Huntington Beach Speedway
- Location: Huntington Beach, California, United States
- Capacity: 17,000
- Opened: 1946
- Closed: May 1958
- Construction cost: US$200,000
- Former names: Beach Speedway Talbert Stadium Huntington Beach Stadium American Legion Stadium

Oval
- Length: .20 miles
- Turns: 4

= Huntington Beach Speedway =

Former race track in California

Huntington Beach Speedway (later called Beach Speedway, Talbert Stadium, Huntington Beach Stadium, and American Legion Stadium) was a motorsports racetrack located in Huntington Beach, California. Designed to host midget car racing, the venue also featured motorcycle races as well as auto polo and other forms of motorsports.

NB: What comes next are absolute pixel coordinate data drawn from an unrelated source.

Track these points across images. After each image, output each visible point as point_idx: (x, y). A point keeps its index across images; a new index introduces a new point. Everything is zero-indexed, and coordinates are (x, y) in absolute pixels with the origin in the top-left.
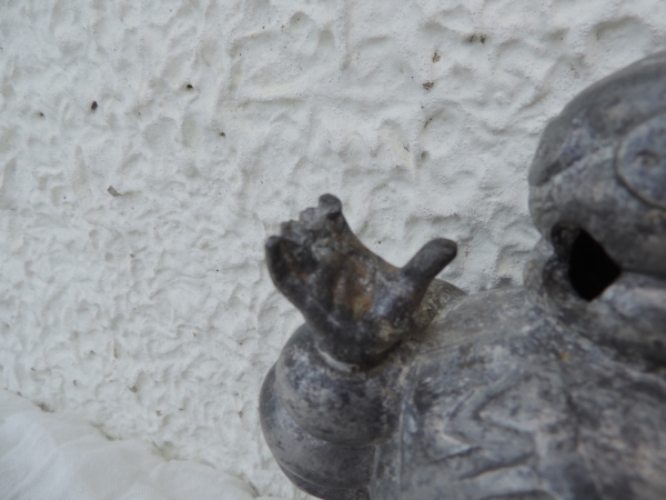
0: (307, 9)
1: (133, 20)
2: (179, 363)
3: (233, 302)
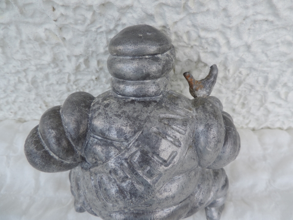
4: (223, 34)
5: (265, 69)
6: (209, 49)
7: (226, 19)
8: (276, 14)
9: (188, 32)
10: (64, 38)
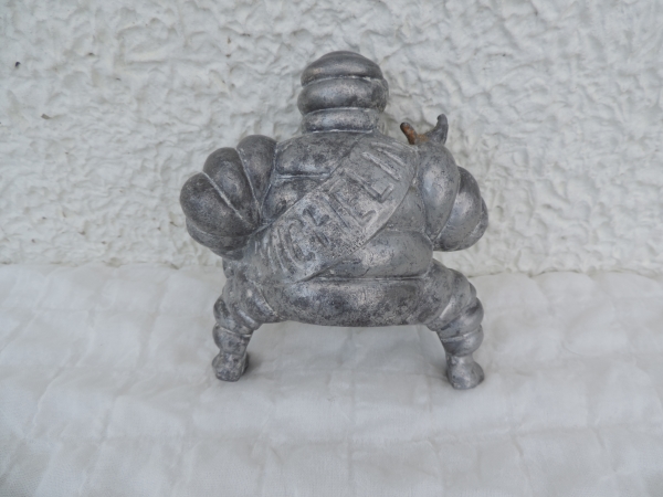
0: (159, 17)
1: (41, 15)
2: (113, 210)
3: (143, 169)
4: (450, 75)
5: (520, 135)
6: (435, 101)
7: (452, 53)
8: (514, 45)
9: (403, 73)
10: (233, 85)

The racetrack operated from 1946 until May 1958 when it closed due to dwindling attendance.

==History==
In 1946, Tom Talbert purchased 60 acre of land west of Beach Blvd and south of Atlanta Avenue in Huntington Beach, CA. Two promoters convinced Talbert to build a midget car racetrack on the property. The track would be 1/5th of a mile oval track modeled after Gilmore Stadium in Los Angeles and was designed to be the "finest midget car racetrack on the West Coast." With a capacity to hold 17,000 spectators, the stadium cost $200,000 to construct. As television became more popular in the 1950s, attendance began to decline and the stadium began to deteriorate. In May 1958, Talbert closed the speedway. A series of condominiums now occupies the site.